PROBLEM REQUIREMENTS >> Reproduce the records below in full and exactly, without their images.

Transcribed page contents >>
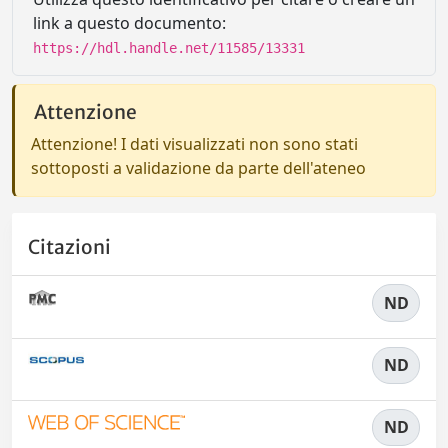
link a questo documento:
https://hdl.handle.net/11585/13331
Attenzione
Attenzione! I dati visualizzati non sono stati
sottoposti a validazione da parte dell'ateneo
Citazioni
ND
ND
ND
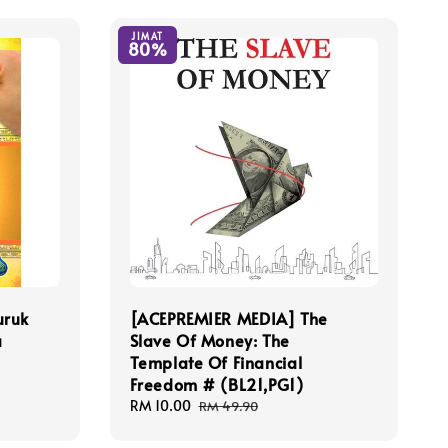
JIMAT
80%
uruk
[ACEPREMIER MEDIA] The
a
Slave Of Money: The
Template Of Financial
Freedom # (BL21,PG1)
Sale
RM 10.00
Regular
RM 49.90
price
price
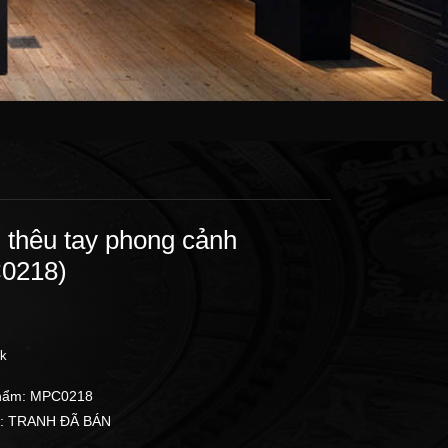
 thêu tay phong cảnh
0218)
ck
hẩm:
MPC0218
:
TRANH ĐÃ BÁN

EXERCISE SOLUTION >>
link a questo documento:
https://hdl.handle.net/11585/13331
Attenzione
Attenzione! I dati visualizzati non sono stati
sottoposti a validazione da parte dell'ateneo
Citazioni
ND
ND
ND
JIMAT
80%
uruk
[ACEPREMIER MEDIA] The
a
Slave Of Money: The
Template Of Financial
Freedom # (BL21,PG1)
Sale
RM 10.00
Regular
RM 49.90
price
price
 thêu tay phong cảnh
0218)
ck
hẩm:
MPC0218
:
TRANH ĐÃ BÁN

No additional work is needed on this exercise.